Scaling Laws
Scaling laws are empirical power-law relationships showing that language model performance improves predictably as model parameters, training data volume, and compute budget increase, enabling researchers to forecast capability gains before committing to expensive training runs.
Scaling laws are empirical relationships — broadly of the form L ∝ N^(-α) for loss L and parameter count N — that describe how the performance of machine learning models changes as a function of model parameter count, training data volume, and total compute budget. Most extensively studied for large language models, these relationships allow researchers to extrapolate expected model quality from small-scale experiments to large ones without running the full expensive training run.
The foundational work was published by Kaplan et al. at OpenAI in 2020, showing that cross-entropy loss for autoregressive language models declines as a smooth power law with each of the three scaling axes — parameters, data, and compute — largely independently of specific architecture details. In 2022, Hoffmann et al. at DeepMind published the Chinchilla paper, which refined the compute-optimal training frontier: prior large models had been systematically undertrained on data relative to their parameter count. Chinchilla's 70-billion-parameter model, trained on 1.4 trillion tokens, matched or exceeded GPT-3 (175 billion parameters) on many benchmarks, establishing that model size and data quantity should scale in roughly equal proportion for compute efficiency.

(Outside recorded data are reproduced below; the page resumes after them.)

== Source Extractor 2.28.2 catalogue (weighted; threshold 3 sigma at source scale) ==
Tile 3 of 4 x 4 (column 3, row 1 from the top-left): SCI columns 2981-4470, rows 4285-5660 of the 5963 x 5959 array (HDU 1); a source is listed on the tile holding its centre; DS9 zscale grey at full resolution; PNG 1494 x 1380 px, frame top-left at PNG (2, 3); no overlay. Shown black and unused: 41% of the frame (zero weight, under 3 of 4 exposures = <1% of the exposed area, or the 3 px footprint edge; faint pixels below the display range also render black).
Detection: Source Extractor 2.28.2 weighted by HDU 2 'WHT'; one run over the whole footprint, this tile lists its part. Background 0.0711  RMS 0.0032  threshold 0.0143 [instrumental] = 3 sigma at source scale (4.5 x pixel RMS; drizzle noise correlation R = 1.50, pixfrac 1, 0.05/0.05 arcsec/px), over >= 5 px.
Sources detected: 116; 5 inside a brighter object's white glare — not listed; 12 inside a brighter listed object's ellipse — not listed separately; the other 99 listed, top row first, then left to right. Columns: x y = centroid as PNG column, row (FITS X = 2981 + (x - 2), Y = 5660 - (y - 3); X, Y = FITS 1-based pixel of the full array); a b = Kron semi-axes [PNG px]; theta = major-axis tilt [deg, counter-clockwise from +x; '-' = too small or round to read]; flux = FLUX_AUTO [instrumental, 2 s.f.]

Scaling laws matter because they convert abstract intuitions into concrete engineering decisions. Before committing thousands of GPU-days to a training run, teams run small-scale ablations and use scaling-law extrapolations to predict the performance of larger models, enabling rational allocation of compute budgets. The Chinchilla result in particular shifted industry norms: subsequent open-weight models, including Llama 2 and the Mistral series, were trained significantly longer on more data than their predecessors at equivalent parameter counts.
By 2026, scaling laws have been extended beyond pure text to multimodal models, code generation, and the post-training stages of reinforcement learning from human feedback. Active research debates whether these laws will plateau as high-quality text from the public internet is exhausted, or whether they continue to hold when training incorporates synthetic data and reasoning traces. Companies including Google DeepMind, Meta AI, and Anthropic treat scaling-law analysis as a core planning discipline, publishing updated compute-optimal recipes alongside new model releases.